この研究は、高非線形または非ガウス観測モデルに対する著者のアルゴリズムに代わるオープンソースのPythonを提供する。
- 参考スコア(独自算出の注目度): 25.587281577467405
- License: http://creativecommons.org/licenses/by/4.0/
- Abstract: Kalman filters provide a straightforward and interpretable means to estimate
hidden or latent variables, and have found numerous applications in control,
robotics, signal processing, and machine learning. One such application is
neural decoding for neuroprostheses. In 2020, Burkhart et al. thoroughly
evaluated their new version of the Kalman filter that leverages Bayes' theorem
to improve filter performance for highly non-linear or non-Gaussian observation
models. This work provides an open-source Python alternative to the authors'
MATLAB algorithm. Specifically, we reproduce their most salient results for
neuroscientific contexts and further examine the efficacy of their filter using
multiple random seeds and previously unused trials from the authors' dataset.
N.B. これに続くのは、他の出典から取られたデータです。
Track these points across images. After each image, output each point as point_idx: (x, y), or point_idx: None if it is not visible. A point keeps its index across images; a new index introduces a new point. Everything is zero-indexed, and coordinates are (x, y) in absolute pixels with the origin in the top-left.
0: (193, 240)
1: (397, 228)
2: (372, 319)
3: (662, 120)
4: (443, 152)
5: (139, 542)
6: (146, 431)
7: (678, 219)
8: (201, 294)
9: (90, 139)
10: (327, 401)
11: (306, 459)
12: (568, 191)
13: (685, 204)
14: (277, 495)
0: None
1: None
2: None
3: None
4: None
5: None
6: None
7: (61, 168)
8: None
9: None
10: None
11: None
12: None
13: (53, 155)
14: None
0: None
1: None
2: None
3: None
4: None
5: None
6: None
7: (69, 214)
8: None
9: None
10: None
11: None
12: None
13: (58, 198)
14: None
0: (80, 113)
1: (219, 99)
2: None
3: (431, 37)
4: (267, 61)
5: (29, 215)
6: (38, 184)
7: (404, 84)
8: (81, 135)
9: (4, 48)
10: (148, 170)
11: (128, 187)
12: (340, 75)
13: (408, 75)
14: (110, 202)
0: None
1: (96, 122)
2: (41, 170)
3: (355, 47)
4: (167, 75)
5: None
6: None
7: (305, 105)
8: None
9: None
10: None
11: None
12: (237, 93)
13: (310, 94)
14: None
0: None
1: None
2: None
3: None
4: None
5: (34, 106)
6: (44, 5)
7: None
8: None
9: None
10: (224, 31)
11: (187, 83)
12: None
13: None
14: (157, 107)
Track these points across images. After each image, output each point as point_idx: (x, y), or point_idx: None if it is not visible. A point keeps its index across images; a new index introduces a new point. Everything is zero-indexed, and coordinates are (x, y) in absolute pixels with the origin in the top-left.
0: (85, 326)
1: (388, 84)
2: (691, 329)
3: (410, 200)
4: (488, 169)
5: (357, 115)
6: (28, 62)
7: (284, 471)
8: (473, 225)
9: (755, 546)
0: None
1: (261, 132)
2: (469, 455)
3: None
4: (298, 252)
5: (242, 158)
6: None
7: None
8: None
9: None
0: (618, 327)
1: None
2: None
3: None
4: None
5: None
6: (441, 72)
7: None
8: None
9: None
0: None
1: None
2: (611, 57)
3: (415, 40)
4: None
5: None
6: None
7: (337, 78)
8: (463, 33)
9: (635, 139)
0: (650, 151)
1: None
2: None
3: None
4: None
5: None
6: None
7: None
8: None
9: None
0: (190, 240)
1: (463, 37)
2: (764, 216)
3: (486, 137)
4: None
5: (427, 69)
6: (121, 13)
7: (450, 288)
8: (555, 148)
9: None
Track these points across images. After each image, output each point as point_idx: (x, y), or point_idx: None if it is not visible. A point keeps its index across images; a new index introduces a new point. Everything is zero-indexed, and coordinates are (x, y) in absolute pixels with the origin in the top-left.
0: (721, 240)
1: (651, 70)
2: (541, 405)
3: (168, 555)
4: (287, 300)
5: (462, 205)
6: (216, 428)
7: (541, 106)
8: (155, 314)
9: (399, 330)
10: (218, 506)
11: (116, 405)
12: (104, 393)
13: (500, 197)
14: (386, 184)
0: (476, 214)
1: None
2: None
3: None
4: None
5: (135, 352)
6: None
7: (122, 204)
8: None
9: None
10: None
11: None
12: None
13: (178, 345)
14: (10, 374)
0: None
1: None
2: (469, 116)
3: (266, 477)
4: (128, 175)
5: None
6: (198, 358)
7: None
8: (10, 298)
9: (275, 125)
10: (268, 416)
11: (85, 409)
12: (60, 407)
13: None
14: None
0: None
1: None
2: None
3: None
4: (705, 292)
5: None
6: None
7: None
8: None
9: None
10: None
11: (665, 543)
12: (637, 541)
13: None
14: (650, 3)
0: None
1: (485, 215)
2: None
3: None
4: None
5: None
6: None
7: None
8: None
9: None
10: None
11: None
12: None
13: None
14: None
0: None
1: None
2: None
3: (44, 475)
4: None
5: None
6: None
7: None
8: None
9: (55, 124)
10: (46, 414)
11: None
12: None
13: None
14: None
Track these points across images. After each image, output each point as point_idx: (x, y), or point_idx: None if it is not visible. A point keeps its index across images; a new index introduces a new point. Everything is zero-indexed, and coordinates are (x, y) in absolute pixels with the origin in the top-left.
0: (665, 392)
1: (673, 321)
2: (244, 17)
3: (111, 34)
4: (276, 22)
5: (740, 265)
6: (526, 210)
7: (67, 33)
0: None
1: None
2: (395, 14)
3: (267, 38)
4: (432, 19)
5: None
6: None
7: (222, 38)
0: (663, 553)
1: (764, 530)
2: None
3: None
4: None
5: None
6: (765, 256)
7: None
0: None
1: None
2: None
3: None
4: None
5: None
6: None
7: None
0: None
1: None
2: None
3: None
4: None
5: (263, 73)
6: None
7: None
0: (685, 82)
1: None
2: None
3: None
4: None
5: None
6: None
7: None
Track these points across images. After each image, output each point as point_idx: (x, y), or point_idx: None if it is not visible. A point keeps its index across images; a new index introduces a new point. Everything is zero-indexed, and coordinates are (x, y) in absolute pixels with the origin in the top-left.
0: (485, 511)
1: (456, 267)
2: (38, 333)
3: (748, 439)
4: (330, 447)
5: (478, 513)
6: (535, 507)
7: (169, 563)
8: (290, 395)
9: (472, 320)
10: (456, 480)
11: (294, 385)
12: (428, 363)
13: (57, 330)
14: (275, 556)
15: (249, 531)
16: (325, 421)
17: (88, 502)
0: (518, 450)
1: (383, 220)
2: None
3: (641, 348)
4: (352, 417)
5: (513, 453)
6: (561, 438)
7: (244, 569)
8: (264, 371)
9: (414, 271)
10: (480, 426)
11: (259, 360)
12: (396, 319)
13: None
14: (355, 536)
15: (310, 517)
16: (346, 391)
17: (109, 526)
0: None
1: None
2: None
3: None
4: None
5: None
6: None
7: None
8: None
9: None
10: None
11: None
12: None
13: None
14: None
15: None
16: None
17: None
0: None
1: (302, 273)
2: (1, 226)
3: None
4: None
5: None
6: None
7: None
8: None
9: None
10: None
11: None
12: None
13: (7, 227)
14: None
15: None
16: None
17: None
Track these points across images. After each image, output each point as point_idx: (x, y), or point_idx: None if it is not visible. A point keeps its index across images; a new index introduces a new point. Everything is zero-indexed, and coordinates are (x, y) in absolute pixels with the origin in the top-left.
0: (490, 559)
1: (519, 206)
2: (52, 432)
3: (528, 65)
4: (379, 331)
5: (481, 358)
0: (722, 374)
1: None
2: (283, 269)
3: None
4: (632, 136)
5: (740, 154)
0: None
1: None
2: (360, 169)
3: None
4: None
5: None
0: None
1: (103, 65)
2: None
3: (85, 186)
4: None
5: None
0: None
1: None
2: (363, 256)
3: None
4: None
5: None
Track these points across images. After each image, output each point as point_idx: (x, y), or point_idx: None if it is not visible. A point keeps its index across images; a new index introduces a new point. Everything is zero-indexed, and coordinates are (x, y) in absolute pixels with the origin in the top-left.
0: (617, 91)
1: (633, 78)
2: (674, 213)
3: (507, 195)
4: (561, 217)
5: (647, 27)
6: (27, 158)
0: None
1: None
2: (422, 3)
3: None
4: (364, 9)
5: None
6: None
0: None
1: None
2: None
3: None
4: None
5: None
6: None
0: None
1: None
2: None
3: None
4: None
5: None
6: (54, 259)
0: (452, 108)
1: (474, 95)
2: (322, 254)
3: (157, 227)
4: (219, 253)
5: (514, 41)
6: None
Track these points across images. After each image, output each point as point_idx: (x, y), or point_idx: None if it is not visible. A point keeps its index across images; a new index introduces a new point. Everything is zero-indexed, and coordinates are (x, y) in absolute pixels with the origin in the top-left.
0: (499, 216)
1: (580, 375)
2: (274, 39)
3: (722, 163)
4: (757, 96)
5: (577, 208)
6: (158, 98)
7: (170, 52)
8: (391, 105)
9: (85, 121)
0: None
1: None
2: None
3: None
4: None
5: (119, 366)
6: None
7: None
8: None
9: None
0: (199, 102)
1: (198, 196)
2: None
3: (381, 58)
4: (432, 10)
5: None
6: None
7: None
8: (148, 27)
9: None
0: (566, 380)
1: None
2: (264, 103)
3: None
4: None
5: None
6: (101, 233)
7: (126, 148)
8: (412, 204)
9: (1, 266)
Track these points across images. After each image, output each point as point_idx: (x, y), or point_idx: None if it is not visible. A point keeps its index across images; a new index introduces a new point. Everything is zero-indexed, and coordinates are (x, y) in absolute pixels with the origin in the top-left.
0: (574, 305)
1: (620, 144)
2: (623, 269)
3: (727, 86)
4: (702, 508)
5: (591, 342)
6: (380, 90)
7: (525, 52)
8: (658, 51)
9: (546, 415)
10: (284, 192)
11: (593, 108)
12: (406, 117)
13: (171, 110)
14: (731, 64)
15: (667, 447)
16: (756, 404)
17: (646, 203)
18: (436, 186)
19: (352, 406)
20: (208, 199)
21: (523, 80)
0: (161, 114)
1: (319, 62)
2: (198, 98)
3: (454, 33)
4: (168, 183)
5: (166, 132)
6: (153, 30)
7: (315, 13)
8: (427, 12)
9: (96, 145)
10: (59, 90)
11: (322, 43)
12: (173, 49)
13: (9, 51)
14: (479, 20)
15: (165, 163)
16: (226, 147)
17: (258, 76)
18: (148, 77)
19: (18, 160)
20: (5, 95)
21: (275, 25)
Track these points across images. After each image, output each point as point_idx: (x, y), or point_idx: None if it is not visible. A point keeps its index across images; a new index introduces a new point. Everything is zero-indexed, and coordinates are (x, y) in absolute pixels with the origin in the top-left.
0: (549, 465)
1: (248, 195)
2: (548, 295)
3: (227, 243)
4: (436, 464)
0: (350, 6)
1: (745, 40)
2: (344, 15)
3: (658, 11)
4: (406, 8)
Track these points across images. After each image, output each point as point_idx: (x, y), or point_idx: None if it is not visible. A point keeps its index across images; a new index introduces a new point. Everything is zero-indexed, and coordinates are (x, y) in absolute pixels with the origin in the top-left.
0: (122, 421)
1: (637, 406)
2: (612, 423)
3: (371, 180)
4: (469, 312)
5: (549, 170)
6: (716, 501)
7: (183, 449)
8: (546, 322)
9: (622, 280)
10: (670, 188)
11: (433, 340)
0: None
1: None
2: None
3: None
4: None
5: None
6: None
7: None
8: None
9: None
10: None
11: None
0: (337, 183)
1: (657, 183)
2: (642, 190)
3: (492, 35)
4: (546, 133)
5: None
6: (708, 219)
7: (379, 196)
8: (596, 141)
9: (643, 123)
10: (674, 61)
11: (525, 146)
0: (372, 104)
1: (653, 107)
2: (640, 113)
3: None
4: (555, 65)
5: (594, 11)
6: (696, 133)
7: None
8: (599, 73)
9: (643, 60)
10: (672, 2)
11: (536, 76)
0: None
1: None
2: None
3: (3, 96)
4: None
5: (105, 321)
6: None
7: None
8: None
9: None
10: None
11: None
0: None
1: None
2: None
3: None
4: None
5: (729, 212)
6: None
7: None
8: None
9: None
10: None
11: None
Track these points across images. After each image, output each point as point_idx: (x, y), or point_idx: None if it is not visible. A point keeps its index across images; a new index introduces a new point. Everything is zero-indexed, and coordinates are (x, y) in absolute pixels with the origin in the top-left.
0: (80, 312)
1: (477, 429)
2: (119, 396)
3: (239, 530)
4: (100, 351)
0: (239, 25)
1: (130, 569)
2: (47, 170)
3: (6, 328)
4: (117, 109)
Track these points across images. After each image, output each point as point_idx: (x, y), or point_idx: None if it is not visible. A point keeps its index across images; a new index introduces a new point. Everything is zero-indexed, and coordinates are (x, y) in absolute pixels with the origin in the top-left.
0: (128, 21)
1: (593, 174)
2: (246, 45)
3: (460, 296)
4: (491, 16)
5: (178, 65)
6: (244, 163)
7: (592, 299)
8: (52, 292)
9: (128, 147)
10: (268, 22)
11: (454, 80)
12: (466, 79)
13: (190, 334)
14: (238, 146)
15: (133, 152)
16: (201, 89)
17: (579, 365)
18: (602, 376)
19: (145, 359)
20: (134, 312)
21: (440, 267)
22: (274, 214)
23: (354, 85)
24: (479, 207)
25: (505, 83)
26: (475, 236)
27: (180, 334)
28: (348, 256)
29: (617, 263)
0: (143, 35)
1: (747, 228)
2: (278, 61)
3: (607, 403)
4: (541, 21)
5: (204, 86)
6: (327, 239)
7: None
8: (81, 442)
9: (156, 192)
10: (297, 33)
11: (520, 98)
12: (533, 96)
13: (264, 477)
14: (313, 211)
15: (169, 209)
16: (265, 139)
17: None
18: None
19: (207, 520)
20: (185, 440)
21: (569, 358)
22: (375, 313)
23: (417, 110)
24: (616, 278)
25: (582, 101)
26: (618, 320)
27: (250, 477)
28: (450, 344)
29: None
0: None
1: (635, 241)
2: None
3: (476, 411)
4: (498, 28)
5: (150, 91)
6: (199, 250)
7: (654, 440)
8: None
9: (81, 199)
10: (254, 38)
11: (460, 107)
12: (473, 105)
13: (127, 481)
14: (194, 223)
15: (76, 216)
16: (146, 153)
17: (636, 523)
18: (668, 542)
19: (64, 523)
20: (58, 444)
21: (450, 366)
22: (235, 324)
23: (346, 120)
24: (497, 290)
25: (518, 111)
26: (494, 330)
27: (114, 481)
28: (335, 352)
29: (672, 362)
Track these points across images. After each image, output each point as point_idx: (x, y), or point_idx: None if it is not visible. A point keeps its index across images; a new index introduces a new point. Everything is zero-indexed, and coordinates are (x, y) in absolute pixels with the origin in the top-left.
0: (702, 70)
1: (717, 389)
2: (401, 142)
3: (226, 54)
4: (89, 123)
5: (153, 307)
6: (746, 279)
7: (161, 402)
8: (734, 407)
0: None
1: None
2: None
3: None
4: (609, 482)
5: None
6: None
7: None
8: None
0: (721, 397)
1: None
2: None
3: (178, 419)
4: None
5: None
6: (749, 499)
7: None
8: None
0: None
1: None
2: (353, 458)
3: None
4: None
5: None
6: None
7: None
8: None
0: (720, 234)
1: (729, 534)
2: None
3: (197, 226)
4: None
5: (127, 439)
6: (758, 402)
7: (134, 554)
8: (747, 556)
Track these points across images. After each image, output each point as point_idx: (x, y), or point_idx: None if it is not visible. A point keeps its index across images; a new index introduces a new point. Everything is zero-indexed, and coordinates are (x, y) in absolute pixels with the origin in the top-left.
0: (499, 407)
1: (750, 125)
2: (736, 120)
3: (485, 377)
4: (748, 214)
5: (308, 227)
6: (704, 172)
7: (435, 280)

All experiments were performed offline on a single computer.
- Abstract(参考訳): カルマンフィルタは、隠れた変数や潜在変数を推定するための単純で解釈可能な手段を提供し、制御、ロボティクス、信号処理、機械学習に多くの応用がある。
そのような応用の1つは神経補綴のための神経復号である。
2020年、Burkhartらは、ベイズの定理を利用して高非線形または非ガウス観測モデルのフィルタ性能を改善するカルマンフィルタの新バージョンを徹底的に評価した。
この作業は、著者のMATLABアルゴリズムに代わるオープンソースのPythonを提供する。
具体的には,神経科学的な文脈において最も有意義な結果を再現し,複数のランダム種を用いたフィルタの有効性と,従来未使用だったデータセットの有効性について検討した。
全ての実験は1台のコンピュータでオフラインで行われた。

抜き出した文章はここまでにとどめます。